S3 is the main service used in AWS for storage purposes. The storage is object based used for static type files. They can be text, excel, powerpoint type of files. It is not a lock-based storage that can be used for OS, DBs, and applications. A single file can be from 0 bytes to 5 TB in size. The total aggregate storage is unlimited. Files are stored in S3 buckets.

The buckets are like the local file system folders but are based in Internet space have unique names across the AWS system. The will have DNS addresses in the following format: https://<region>.amazonaws.com/<bucket-name>. when files are uploaded successfully to buckets you will receive a http code 200, but you will only see it programmatically.

S3 data consistency is read after write for new objects. This means new object will be immediately readable after a new PUT. The second data consistency is eventual consistency for overwrites and deletes. This means an updated or overwritten file may have a delay with the update for existing files. This includes delete of existing objects. The delay can occur over other availability zones.

Each object in the bucket is stored using the key-value store.

  • Key: name of object
  • Value: the actual data of object
  • Version ID: used for versioning of object
  • Metadata: the data about the data
  • Subresources:
    • Access control lists: individual permissions of file
    • Torrent: information for torrent of file

S3 is build of 99.99% availability with a guarantee of 99.9% availability. This is different than the 11-9s for durability. The durability is keeping of files, and not losing those files.

Tied storage models:

  • S3 Standard
  • S3-IA (infrequent access): data accessed less, rapid access when needed, lower cost, but retrieval fee. Multiple zones
  • S3 One Zone IA: similar to S3-IA but only uses one availability zone
  • Glacier: cheapest archival data. With retrieval modes:
    • Expedited: fastest few mins
    • Standard: 3-5 hours retrieval
    • Bulk: 5-12 hours retrieval

S3 also has transfer acceleration leveraging Cloud Front (CDN) from S3 buckets.
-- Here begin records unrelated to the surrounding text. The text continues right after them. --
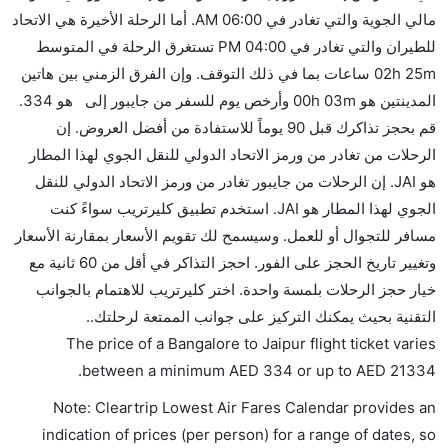
كثير من خطوط طيران درجة رجال الأعمال توفر مساحة
مالي الجوية والتي تغادر في 06:00 AM. أما الرحلة الأخيرة هي الاتحاد
إضافية للنوم.
للطيران والتي تغادر في 04:00 PM تستغرق الرحلة في المتوسط
هل يمكنني حمل طعامي الخاص؟
02h 25m ساعات بما في ذلك التوقف. وإن الفرق الزمني بين هاتين
نعم، يمكنك حمل طعامك الخاص، و لكن يجب أن يكون معبئا
المدينتين هو 00h 03m وأرخص يوم للسفر من جايبور إلى هو 334.
بشكل جيد.
قم بحجز تذاكرك قبل 90 يوماً للاستفادة من أفضل العروض. إن
الرحلات من تغادر من ورمز الاتحاد الدولي للنقل الجوي لهذا المطار
هل سيقدم لي الكحول على متن رحلة من إلى جايبور؟
هو JAI. إن الرحلات من جايبور تغادر من ورمز الاتحاد الدولي للنقل
لا تقدم شركة الطيران الكحول على متن رحلة داخلية. يتم
الجوي لهذا المطار هو JAI. استخدم تطبيق كليرتريب سواءً كنت
تقديم الكحول على متن الرحلات الدولية فقط.
مسافر للتجوال أو للعمل. وسيسمح لك تقويم الأسعار بمقارنة الأسعار
ما متوسط أسعار رحلة الدرجة الاقتصادية من إلى جايبور؟
وتغيير تاريخ الحجز على الفور. احجز التذاكر في أقل من 60 ثانية مع
تتراوح أسعار رحلة الدرجة الاقتصادية من AED 334 إلى
خيار حجز الرحلات بلمسة واحدة. اختر كليرتريب للاهتمام بالجوانب
AED 21334. خطوط مالي الجوية, إنديغو, سبايس جيت,
التقنية بحيث يمكنك التركيز على جوانب الممتعة لرحلتك..
and الاتحاد للطيران يوفرون تذاكر في هذا النطاق من
The price of a Bangalore to Jaipur flight ticket varies
الأسعار.
.
between a minimum
AED
334
or up to AED
21334
هل اختيار إنجاز إجراءات السفر عبر الإنترنت متاح في رحلة
Note: Cleartrip Lowest Air Fares Calendar provides an
إلى جايبور؟
indication of prices (per person) for a range of dates, so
Encryption can be used on objects:

  • Client side
  • Server side:
    • Amazon S3 managed keys (SSE-S3)
    • KMS (SSE-KMS)
    • Customer provided keys (SSE-C)

Bucket access control can be achieved through Access Control Lists and Bucket policies. By default, buckets, and objects, are private. The objects in buckets do not inherit tags from bucket level.

AWS: IAM

The basic service that AWS uses for user authentication for centralized control, shared access, granular service permissions, Identity Federation, Multifactor authentication, providing temporary access, and password policies are IAM.

There are specific units within IAM that work together to provide all the features within IAM.

The users are as implied the end users for the AWS service. The first end user is the root user. The root user is provided with complete admin access. All other users after the root user are by default set with no permissions, access key ID, and secret access. The access key ID and secret access are viewable only once upon creation and are used to access AWS resources/services programmatically. They do not provide console access. The standard ID and password provide console access and are separate from the access key and secret access. best practices dictate that the root account should always be set up with multi-factor authentication.

The group is a set of users that can inherent permissions given to the group. A role is a set of policies used to giver access to services within AWS. Typically this is EC2 services. Policies are JSON formatted documents that use the key-pair values to define permissions for users, groups, and roles.